We demonstrate reliable decoding of speech signals at the level of single-trials by decomposing the raw FFR based on information-bearing spectral features in the speech signal that were independently derived.
Taken together, the ability to extract interpretable features at the level of single-trials in a data-driven manner offers unchartered possibilities in the noninvasive assessment of human auditory function.

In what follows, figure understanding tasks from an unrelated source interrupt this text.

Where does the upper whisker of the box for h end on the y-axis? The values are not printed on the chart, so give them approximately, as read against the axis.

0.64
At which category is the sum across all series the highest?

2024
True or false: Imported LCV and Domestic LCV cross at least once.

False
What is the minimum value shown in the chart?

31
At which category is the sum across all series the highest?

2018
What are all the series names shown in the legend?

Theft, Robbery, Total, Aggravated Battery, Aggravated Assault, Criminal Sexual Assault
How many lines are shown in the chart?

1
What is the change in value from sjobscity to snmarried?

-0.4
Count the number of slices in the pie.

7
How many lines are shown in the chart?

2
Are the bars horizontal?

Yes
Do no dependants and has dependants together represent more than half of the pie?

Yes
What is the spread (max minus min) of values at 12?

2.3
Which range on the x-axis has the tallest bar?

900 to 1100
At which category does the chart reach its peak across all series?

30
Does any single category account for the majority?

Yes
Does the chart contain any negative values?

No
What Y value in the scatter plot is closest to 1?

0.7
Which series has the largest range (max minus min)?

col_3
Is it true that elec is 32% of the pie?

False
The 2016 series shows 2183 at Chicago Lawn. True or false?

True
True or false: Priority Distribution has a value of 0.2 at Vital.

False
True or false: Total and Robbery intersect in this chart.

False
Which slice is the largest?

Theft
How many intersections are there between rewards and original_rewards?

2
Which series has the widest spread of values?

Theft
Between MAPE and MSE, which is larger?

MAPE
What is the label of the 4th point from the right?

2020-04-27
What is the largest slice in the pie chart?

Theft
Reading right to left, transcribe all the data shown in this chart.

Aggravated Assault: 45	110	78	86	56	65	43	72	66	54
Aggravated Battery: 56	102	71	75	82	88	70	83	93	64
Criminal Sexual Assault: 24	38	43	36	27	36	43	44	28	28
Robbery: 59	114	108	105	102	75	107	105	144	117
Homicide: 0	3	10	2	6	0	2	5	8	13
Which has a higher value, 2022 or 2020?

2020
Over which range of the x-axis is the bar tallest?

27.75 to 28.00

头皮记录的复杂、周期性听觉信号的电生理反应反映了听觉系统中神经集合的锁相活动。这些反应被称为频率跟随反应(FFR),已被广泛用于指标听觉系统中言语信号的典型和非典型表示。FFR 的主要限制之一是单个试验的信噪比低。因此,分析依赖于数千次试验的平均。检查单个试验 FFR 质量的能力将允许研究 FFR 的逐次试验动态,由于平均方法,这是不可能的。
在一种新颖的数据驱动方法中,我们使用机器学习原理从单个试验 FFR 中解码与言语信号相关的信息。当参与者聆听由两个说话者产生的两个元音时,收集 FFR。头皮记录的电生理反应被投射到一个低维频谱特征空间上,该空间是由 40 个说话者产生的相同两个元音独立得出的,这些元音没有呈现给参与者。一种新的监督机器学习分类器被训练来区分每个参与者的 FFR 的子集上的元音令牌,并在剩余子集上进行测试。
我们通过基于独立得出的言语信号中承载信息的频谱特征来分解原始 FFR,从而在单个试验水平上可靠地解码言语信号。
总之,以数据驱动的方式在单个试验水平上提取可解释特征的能力为非侵入性评估人类听觉功能提供了前所未有的可能性。